Market Overview

Risk-off on markets, but too early to panic

Stock markets are losing ground Tuesday morning. Asian indices are down more than 1%, and US stock futures came under sustained selling pressure visible on the intraday charts. For the Asian markets, this is the worst drop in two months, which says a lot about how bullish the market has been since November.

During the US trading session on Monday, indices underwent a sharp sell-off on news of potential roadblocks to the 1.9 trillion stimulus package. That dip was quickly redeemed, allowing the S&P500 and Nasdaq100 to close the day higher. The Dow Jones was unable to recover its losses fully and is down again today, recording its fourth consecutive session of declines.
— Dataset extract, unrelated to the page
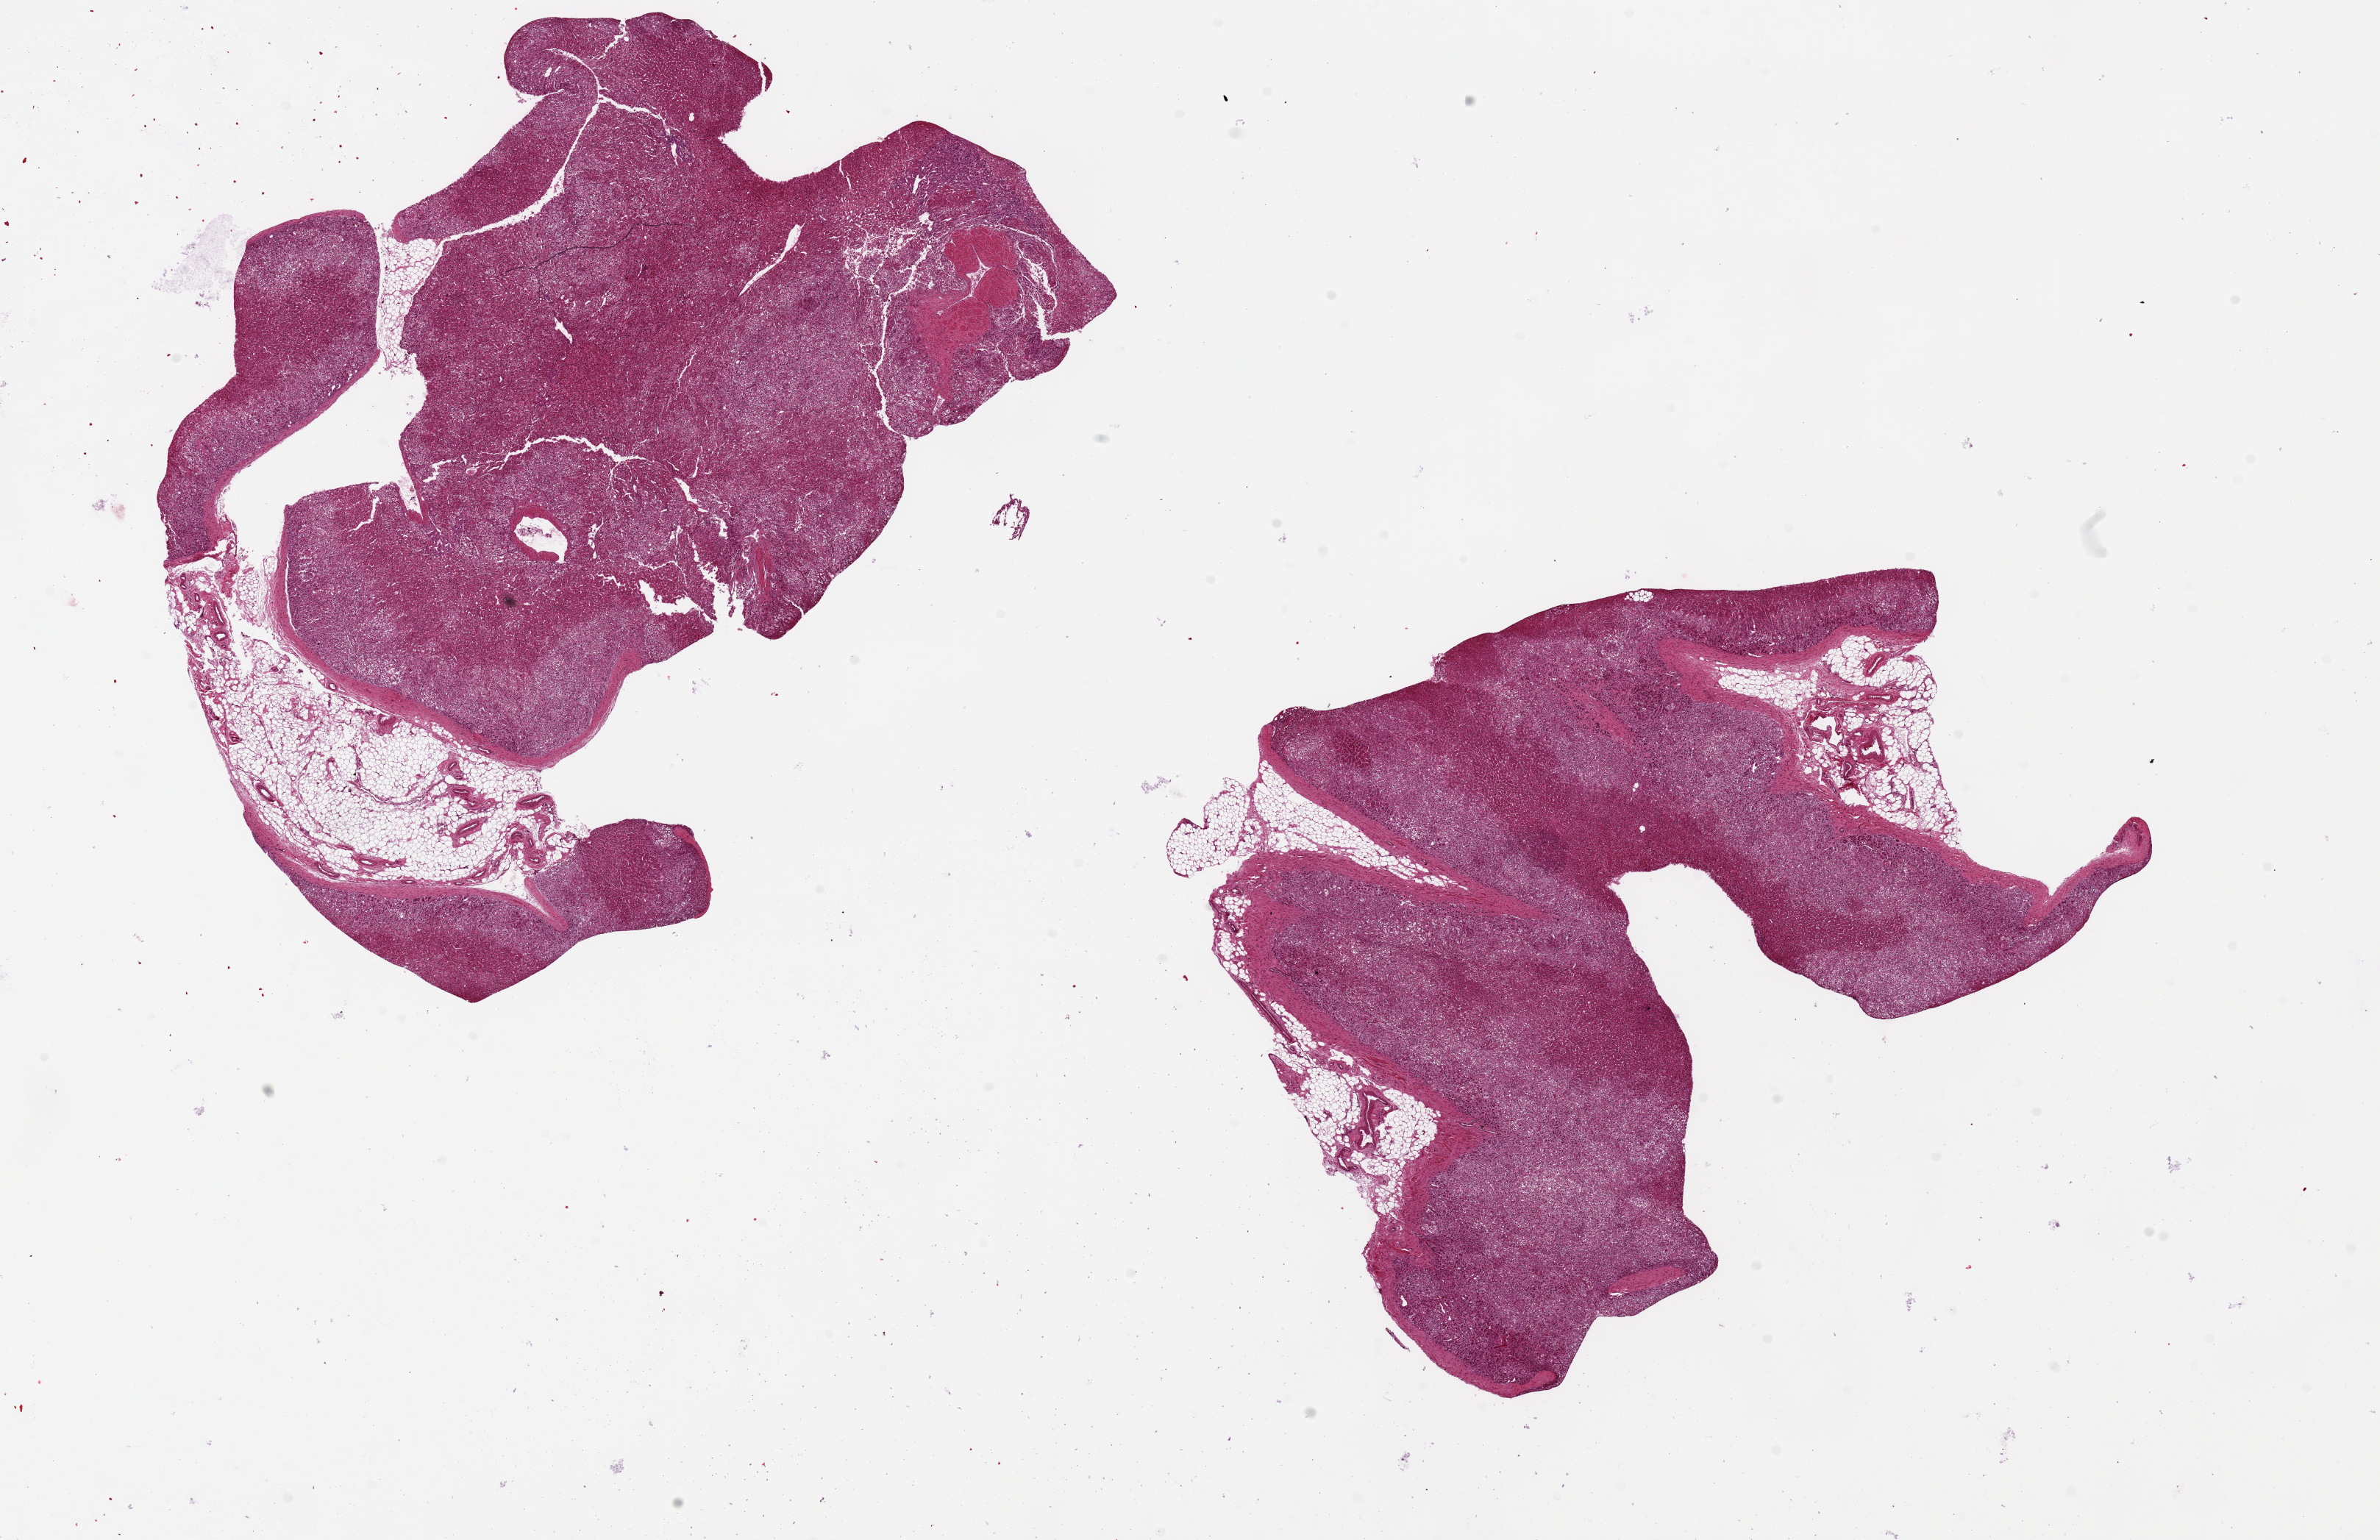
Digitized haematoxylin and eosin-stained section — shown as a low-resolution overview of the whole scanned area (about 25.6 x 16.6 mm). PAXgene-fixed, paraffin-embedded tissue. Target tissue: adrenal gland. Donor tissue sample. Donor: male.
• review note (as recorded): 2 pieces ~8x8mm, all cortex, well preserved; A few 1-2 mm foci of partially interstitial fat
European markets are losing much more modestly than Asian markets after a nearly 2% sell-off the day before. For the moment, it is difficult to talk about increased fear spreading in the markets, as they are still within the trends established in recent months. In many cases, they test their trading ranges’ limits but do not draw any lines in the sand.

USDJPY has been fighting off attempts to break above its 50-day average almost daily for the last three weeks. Since last April the pair has steadily remained below this line, which confirms the USD’s downtrend.

A sharp jump above the 50-SMA could signal other markets to start a large correction of USD losses. That said, it would be unwise to rush in against the trend beforehand, without proper trend reversal signals.

Similarly, EURUSD is hovering around its 50-SMA and is constantly threatening to fall below it and break the uptrend. So far it has only managed to correct one-third of the recent bullish momentum since November. Without supporting signals, it is too early to discuss breaking the upward momentum.

At the end of last week, we pointed out that market performance is almost like a simulation of how bad things could be without support from the Fed and stimulus from the White House. The timing of this is spot-on, i.e. on the eve of the Fed meeting and in the early days of Yellen taking office.

How much genuine fear is in the market will be judged on its reaction to the FOMC decision. Until then, it is premature to draw any clear conclusions.